AIM OF THE EXERCISE =
List, in order, the stages of life that the page text below says Plato prescribes for the educated ruling class.

PAGE TEXT =

□ □ □ □ □

The good people at work got me a 10,000 yen gift card to iTunes Music Store Japan for my wedding, but due to Sony's boycott and other various factors, I found myself mostly unable to spend this virtual loot on the available music. After purchasing a single Tangerine Dream album, I decided to hightail it to the Audiobooks and go with one of DJ Will Durant's bangers from the early daze, The Story of Philosophy - Part One. (Unabridged, suckas.)
Slipping into the Plato chapter (who never appeared in any of the Bill and Ted films since his name cannot be mispronounced), I could not help but notice a striking similarity between the ideals of government in The Republic and the political structure of Japan. Plato calls for a class of educated elites to rule, who spend their early days in athletic pursuits before moving onto deep intellectual/philosophical study and then competitive placement within a merit-based bureaucracy with meager pay and communal living.
Since the end of the war, Japan has essentially been a pseudo-democracy - with 60% of the power held by unelected career bureaucrats and the remaining bits held by elected Diet members. Almost without exception, the top bureaucrats (and many politicians) come from Japan's #1 institution of higher learning, Tokyo University (Todai) - specifically, the Law Department (法学部). Although they are not forced to live communally nor give up their children to the state like Plato's lusty vision, these bureaucrats take relatively lower salaries than their private sector peers. The idea is to put the brightest and most talented citizens in control of the government, thus working around the unpredictable and protean disposition of the masses. No matter what happens on the democratic side, these bureaucrats can skillfully steer the country onto the most "correct" course.
This idea, however, is not solely Platonic. The method of staffing the Japanese state closely resembles Confucian ideas on education. Confucius proffers an ideal system where students memorize "the Classics" and win access to government jobs by accurately spewing back the material. The aim is close to Pluto's: building a fleet of gentlemen to rule the state with their enhanced wisdom and benevolence.

□ □ □ □ □

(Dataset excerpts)
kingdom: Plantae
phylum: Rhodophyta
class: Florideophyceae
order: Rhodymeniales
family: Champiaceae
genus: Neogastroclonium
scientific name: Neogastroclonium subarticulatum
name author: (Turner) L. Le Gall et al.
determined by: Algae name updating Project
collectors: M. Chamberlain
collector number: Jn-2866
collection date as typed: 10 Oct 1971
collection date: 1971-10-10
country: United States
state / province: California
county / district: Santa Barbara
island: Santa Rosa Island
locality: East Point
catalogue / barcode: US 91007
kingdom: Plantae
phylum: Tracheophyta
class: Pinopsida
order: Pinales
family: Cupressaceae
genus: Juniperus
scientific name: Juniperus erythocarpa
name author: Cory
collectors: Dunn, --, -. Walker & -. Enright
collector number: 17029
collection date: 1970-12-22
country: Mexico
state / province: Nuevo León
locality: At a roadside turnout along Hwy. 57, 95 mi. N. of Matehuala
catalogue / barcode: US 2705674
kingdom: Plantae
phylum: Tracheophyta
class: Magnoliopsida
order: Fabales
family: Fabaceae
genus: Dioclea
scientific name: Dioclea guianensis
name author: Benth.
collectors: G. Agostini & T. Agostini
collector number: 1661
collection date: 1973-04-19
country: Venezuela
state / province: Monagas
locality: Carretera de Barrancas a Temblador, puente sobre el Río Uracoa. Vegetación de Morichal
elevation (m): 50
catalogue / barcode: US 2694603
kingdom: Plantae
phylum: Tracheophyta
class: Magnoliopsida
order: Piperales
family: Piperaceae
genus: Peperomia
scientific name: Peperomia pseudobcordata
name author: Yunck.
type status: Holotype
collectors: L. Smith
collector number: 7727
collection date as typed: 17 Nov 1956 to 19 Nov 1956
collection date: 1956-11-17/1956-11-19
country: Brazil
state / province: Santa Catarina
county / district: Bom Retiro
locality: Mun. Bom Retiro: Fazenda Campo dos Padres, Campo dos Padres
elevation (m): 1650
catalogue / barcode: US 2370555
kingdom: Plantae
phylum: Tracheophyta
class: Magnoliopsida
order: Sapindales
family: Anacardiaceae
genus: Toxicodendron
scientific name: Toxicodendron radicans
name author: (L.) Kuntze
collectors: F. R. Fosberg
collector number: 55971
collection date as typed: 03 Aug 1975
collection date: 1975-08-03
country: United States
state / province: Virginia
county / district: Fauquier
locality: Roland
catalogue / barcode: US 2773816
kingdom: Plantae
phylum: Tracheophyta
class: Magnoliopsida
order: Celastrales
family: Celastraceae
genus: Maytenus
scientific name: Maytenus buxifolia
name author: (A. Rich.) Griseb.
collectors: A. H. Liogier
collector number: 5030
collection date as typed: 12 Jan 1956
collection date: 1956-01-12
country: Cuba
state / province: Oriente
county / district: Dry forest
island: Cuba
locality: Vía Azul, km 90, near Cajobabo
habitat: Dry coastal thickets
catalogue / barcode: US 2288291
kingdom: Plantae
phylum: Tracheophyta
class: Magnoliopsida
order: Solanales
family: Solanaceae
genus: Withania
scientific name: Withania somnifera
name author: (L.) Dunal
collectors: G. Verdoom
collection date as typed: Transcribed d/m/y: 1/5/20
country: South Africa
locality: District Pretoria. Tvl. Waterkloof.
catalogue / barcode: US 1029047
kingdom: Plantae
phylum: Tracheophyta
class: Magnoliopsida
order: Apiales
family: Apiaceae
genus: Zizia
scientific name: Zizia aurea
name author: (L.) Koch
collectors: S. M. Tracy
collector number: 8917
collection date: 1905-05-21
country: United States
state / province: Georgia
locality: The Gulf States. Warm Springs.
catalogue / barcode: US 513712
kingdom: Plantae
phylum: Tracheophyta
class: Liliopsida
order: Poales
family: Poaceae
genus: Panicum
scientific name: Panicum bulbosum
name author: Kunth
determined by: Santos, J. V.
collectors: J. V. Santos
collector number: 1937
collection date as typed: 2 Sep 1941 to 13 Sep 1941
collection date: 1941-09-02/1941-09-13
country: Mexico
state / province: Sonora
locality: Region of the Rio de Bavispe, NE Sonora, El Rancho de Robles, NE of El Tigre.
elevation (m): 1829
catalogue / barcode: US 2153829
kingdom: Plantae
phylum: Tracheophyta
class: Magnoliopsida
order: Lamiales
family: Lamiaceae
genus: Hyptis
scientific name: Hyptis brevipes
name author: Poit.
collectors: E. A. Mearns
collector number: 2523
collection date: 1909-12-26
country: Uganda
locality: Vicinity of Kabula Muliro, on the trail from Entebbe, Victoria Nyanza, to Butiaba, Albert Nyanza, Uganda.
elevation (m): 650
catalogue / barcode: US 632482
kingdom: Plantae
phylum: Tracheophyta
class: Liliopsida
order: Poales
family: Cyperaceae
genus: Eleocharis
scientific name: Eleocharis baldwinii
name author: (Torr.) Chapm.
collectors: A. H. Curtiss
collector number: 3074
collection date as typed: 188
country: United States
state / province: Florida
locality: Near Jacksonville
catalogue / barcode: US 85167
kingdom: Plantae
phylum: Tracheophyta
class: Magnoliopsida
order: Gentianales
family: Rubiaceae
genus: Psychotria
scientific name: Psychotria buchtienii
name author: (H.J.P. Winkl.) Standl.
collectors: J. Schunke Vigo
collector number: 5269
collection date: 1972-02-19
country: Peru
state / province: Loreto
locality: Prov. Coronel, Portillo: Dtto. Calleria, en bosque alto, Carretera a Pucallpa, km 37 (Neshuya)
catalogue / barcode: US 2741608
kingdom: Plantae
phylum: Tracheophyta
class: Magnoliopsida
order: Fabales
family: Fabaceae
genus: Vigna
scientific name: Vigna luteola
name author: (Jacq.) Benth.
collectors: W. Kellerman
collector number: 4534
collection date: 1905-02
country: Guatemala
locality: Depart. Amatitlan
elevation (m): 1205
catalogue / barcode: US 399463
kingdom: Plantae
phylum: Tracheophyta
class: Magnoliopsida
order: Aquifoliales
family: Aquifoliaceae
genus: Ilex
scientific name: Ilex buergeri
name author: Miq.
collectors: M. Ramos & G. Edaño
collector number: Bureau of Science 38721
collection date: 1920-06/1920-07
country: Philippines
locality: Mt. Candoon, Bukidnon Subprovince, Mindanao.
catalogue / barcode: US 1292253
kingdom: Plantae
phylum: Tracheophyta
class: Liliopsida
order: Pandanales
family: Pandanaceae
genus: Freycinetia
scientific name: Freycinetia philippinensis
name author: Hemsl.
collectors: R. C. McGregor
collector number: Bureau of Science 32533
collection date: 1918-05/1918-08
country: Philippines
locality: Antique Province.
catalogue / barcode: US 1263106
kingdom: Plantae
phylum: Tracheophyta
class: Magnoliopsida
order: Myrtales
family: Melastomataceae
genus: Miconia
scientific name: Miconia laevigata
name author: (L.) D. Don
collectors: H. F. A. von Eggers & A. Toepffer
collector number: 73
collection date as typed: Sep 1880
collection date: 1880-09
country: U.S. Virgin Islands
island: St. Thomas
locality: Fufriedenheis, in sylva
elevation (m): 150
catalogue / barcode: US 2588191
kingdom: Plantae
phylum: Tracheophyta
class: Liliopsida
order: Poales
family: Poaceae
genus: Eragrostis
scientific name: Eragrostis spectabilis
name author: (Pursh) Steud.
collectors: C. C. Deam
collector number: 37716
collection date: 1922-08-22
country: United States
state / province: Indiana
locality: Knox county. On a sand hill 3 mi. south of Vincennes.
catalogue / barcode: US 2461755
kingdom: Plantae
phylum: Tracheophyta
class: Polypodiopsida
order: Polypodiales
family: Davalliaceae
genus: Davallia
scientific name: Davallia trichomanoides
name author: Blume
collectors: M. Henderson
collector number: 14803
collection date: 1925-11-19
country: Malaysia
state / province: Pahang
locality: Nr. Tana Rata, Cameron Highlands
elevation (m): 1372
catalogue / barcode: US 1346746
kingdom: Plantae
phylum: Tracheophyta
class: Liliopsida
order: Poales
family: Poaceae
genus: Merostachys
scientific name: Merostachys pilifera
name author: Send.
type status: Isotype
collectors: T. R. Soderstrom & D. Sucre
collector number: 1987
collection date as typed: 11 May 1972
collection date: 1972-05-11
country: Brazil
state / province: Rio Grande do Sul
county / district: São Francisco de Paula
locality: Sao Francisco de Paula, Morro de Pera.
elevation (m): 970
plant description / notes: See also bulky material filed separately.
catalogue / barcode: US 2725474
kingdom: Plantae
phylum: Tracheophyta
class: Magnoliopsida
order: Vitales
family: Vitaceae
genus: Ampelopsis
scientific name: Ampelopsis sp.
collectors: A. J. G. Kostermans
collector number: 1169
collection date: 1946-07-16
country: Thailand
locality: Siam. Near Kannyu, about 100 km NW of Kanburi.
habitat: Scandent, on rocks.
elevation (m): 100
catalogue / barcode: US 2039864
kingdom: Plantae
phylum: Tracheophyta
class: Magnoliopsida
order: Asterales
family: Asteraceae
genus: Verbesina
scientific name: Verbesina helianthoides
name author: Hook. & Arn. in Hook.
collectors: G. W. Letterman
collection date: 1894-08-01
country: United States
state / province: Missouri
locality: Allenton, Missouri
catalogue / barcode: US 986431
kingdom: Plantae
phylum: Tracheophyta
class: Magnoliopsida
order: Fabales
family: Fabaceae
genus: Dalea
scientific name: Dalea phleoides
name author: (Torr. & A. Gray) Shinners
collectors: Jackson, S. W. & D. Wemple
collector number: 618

□ □ □ □ □

EXERCISE RESULT =
1. Athletic pursuits in their early days
2. Deep intellectual and philosophical study
3. Competitive placement within a merit-based bureaucracy, with meager pay and communal living